JPMorgan is the standout winner of the award for the region’s best bank for advisory. According to Dealogic data, the firm advised on 22 completed M&A transactions in the year to the end of March 2022 worth a total of $66.51 billion, giving it a 34.2% market share. No other investment bank came close in terms of either deal volume or deal count.
Sometimes regional data can be skewed by a single, blowout deal or by a handful of large, connected transactions by a longstanding corporate or financial client. In any given year a bank can get lucky; so a key question is whether a bank is active in multiple sectors and markets.
In JPMorgan’s case, the answer this year is an emphatic yes. The US bank was sole financial adviser to National Commercial Bank on its merger with Riyadh-based Samba Financial Group. The $21.7 billion deal was completed in April 2021, with the two parties coming together to form Saudi National Bank, now the largest lender in the kingdom, with assets of more than SR900 billion ($240 billion).
“Historically, sectors like energy and banking were the most active in the region,” says Georges Massoud, head of M&A for the Middle East and north Africa region at JPMorgan. “More recently however, other sectors have witnessed increased activity as many regional companies have now become more scalable and are starting to look more seriously for shareholder value creation through expansion opportunities.”
Another keystone deal finalized in the kingdom last year saw Saudi Aramco sell a 49% stake in its natural gas pipelines business to an investor group led by BlackRock, and including China’s Silk Road Fund, Saudi Arabia’s Hassana Investment and Keppel Infrastructure Trust, for $15.5 billion. JPMorgan advised Aramco on the sale, which also included a new long-term pact with BlackRock to explore low-carbon energy projects.
It wasn’t just about Saudi Arabia. In August 2021, JPMorgan advised Denmark’s DSV Panalpina on its acquisition of Kuwait-based Agility Public Warehousing, in an all-share deal worth $4.9 billion. The sale transformed DSV overnight into the world’s third-largest freight forwarding company, with 75,000 employees and an annual turnover of $26 billion.

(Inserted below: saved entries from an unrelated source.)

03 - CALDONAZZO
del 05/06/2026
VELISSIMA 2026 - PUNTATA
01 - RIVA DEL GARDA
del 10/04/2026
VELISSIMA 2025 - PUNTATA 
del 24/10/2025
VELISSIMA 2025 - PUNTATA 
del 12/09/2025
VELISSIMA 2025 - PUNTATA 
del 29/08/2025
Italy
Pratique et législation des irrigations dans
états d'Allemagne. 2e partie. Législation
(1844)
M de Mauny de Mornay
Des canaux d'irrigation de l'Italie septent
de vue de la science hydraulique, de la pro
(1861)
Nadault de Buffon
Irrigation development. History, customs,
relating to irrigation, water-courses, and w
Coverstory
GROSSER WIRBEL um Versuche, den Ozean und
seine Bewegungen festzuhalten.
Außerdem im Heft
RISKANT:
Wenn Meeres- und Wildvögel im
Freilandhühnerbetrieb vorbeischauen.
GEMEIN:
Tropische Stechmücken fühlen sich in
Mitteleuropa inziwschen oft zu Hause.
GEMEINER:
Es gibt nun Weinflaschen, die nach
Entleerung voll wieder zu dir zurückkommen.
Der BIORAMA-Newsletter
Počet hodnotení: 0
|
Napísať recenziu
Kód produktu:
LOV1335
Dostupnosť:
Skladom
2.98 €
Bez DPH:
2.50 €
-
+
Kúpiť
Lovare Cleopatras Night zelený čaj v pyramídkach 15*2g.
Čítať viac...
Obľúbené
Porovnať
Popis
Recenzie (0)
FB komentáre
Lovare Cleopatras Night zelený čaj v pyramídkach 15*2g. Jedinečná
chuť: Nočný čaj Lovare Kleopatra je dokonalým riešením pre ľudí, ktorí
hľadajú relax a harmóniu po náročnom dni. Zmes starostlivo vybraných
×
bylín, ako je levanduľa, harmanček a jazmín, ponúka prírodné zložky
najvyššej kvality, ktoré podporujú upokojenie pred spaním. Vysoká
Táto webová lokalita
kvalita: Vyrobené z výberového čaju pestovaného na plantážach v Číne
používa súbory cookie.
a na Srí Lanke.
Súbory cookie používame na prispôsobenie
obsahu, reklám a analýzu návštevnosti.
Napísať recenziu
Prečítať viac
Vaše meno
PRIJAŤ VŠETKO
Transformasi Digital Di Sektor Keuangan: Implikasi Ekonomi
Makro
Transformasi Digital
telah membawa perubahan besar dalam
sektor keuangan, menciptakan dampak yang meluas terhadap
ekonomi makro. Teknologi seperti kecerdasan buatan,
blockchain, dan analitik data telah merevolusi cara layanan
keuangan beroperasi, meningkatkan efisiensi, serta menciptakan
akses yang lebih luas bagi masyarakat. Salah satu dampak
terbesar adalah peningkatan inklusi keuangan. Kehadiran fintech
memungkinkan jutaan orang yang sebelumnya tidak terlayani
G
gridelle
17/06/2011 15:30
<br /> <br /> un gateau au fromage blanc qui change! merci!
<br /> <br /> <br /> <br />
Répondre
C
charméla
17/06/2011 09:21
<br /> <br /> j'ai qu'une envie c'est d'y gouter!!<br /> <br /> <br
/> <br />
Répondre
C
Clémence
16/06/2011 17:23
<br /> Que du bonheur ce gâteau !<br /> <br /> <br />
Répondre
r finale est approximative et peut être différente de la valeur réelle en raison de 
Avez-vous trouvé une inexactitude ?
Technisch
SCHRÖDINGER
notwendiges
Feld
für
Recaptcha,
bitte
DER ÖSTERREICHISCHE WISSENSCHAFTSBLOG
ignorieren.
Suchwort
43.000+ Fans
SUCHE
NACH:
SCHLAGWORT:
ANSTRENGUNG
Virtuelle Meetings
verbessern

During the awards period, JPMorgan “successfully executed some of the largest deals in our history,” notes Massoud. “We see this award as the culmination of years of investment by the firm in its clients and its people. The Middle East has been one of the fastest growing regions from an M&A standpoint, which has certainly helped attract talent from all over the world.”
We see this award as the culmination of years of investment by the firm in its clients and its people
Georges Massoud
In Doha, the US firm advised Al Khalij Commercial Bank on its merger with Masraf Al Rayan in a $2.23 billion deal that created the second-largest Islamic banking entity in Qatar, with more than QR182 billion ($50 billion) in total assets.
Two more deals deserve mention. The first involved the merger of digital ad company Taboola with ION Acquisition Corp, an Israel-based special purpose acquisition company (Spac). The two sides joined forces in June 2021, with Taboola immediately going public on the Nasdaq stock exchange. JPMorgan was a co-financial adviser to Taboola.
The other was the merger of another Israeli firm, Cellebrite, a global leader in digital intelligence solutions, with TWC Tech Holdings, a US-based Spac. The $1.94 billion deal was completed in August 2021, with JPMorgan acting as a financial adviser to Cellebrite.